Membre d’une école du district de Katakwi, Acen Helen a pu expérimenter personnellement les activités visant à prévenir les violences à l’égard des femmes. « Mon mari avait accumulé les dettes au village et avait pris l’habitude de vendre ce qui se trouvait chez nous, y compris nos provisions », dit-elle. « Si je lui demandais des explications, il devenait violent et menaçait de me renvoyer chez mes parents car je suis venue au mariage sans rien. »

« L’année dernière, poursuit-elle, j’ai emprunté de l’argent pour payer ses dettes et acheter une truie qui a récemment donné naissance à neuf porcelets. Je ne pouvais pas imaginer à quel point notre foyer s’en trouverait transformé. Mon mari veut même aider et s’occuper des cochons. »

La majorité des femmes bénéficiaires ont aussi créé des jardins potagers pour réduire leurs dépenses en légumes. Les hommes comme les femmes sont encouragés à investir dans des activités génératrices de revenus de substitution afin d’augmenter l’autosuffisance et la sécurité alimentaire.

Une base pour de nouvelles actions

La FAO est en première ligne dans les interventions d’appui aux moyens de subsistance en Ouganda grâce à plusieurs projets connexes. À ce jour, l’Organisation a contribué à renforcer les capacités de 25 organisations non gouvernementales locales ou internationales, et a financé la création de plus de 2 000 écoles pratiques pour adultes dans le nord et le nord-est du pays.

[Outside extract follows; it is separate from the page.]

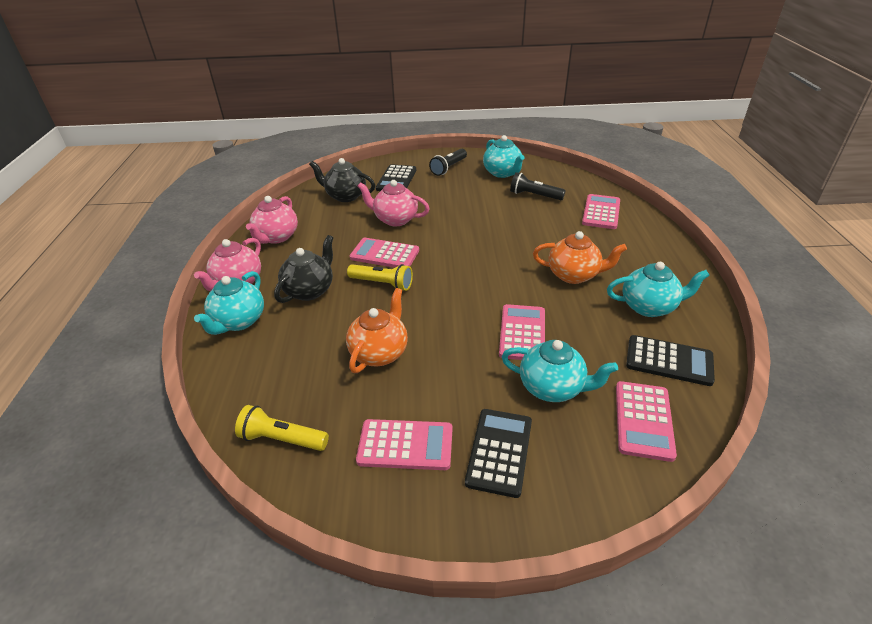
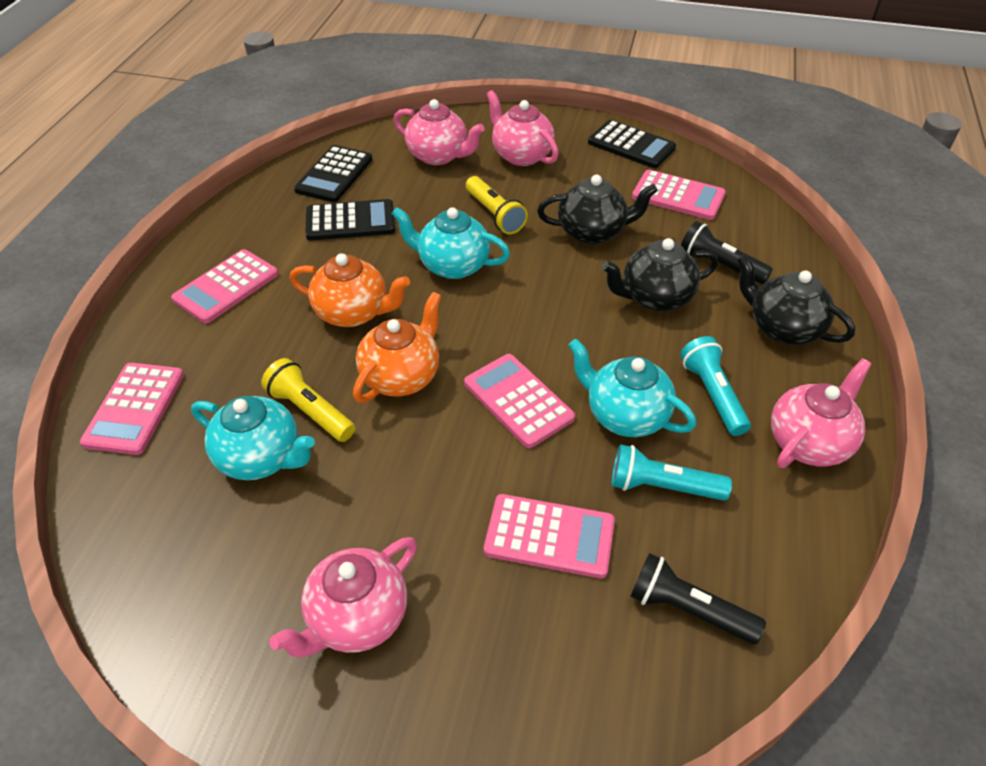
black teapot: 2 -> 3
pink teapot: 3 -> 4
turquoise flashlight: 0 -> 2
turquoise teapot: 4 -> 3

Les inégalités hommes-femmes, bien ancrées dans la répartition du pouvoir, des ressources et des responsabilités, sont souvent à l’origine d’une spirale qui mène à la pauvreté, à la violence et à l’insécurité alimentaire. En aidant les communautés revenues sur leurs terres à rétablir leurs moyens de subsistance, les écoles se sont révélées extrêmement efficaces dans la prévention de la violence. Leur approche, qui repose sur la cohésion des agriculteurs et leur volonté de régler les problèmes ensemble, joue un rôle fondamental dans le développement des connaissances, de la confiance en soi et des compétences et par là aidant les gens à prendre de bonnes décisions.